● EXERCISE BRIEF
From the forum thread on Wilson's birthday, reproduce the passage between "## Muggles (Mar" and "for a present!", inclusive.

● SELECTED EXTRACT
**********
# Wilson's Birthday



## Charmed (Aug 4, 2014)

Wilson turned 5 years old last month, and this is what we got for his birthday present. And let me add that there are many, many scams going on regarding Sphynx cats. Even with all my poodle expertise, I still did not immediately identify some of the scams. Introductions were a breeze because this kitten was already well socialized with dogs. So, here's Wilson sharing a secret with Little Miss No Name, and then one of him washing her ears.


----------



## twyla (Apr 28, 2010)

Happy Birthday Wilson!


Hello nekkid cat


----------



## Charmed (Aug 4, 2014)

Thanks, Twyla. Even better news is that Wilson's sire just turned 15! We hope that Wilson and Nike inherited his longevity gene.


----------



## Mufar42 (Jan 1, 2017)

Happy Birthday Wilson, what a pretty kitty you have.


----------



## Dechi (Aug 22, 2015)

Happy birthday Wilson ! I like your friend !


----------



## twyla (Apr 28, 2010)

Charmed said:


> Thanks, Twyla. Even better news is that Wilson's sire just turned 15! We hope that Wilson and Nike inherited his longevity gene.


 Same here, live a long good life Wilson and Nike


----------



## Dogs4Life (May 27, 2018)

Happy birthday Wilson! Enjoy your new friend!


----------



## lily cd re (Jul 23, 2012)

Happy belated birthday Wilson! That is some special birthday present you got there.


----------



## MollyMuiMa (Oct 13, 2012)

Happy Belated Birthday Wilson! Molly wants to help you clean Kitty ears..................the kitties around here just hiss at her and make her very puzzled that they don't want to play.....


----------



## Muggles (Mar 14, 2015)

Happy birthday!! What a cool birthday present


----------



## Rose n Poos (Sep 22, 2017)

Happy Belated Birthday Wilson!

You are very special, to get a kitty for a present!


----------



## fjm (Jun 4, 2010)

Happy birthday Wilson - hope you and your birthday present both have a lovely year!
**********
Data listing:
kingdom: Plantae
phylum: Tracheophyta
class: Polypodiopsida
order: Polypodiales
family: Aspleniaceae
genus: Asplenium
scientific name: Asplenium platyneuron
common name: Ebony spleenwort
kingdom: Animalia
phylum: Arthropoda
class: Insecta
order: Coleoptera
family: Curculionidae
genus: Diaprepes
**********
● RIGHT ANSWER
## Muggles (Mar 14, 2015)

Happy birthday!! What a cool birthday present


----------



## Rose n Poos (Sep 22, 2017)

Happy Belated Birthday Wilson!

You are very special, to get a kitty for a present!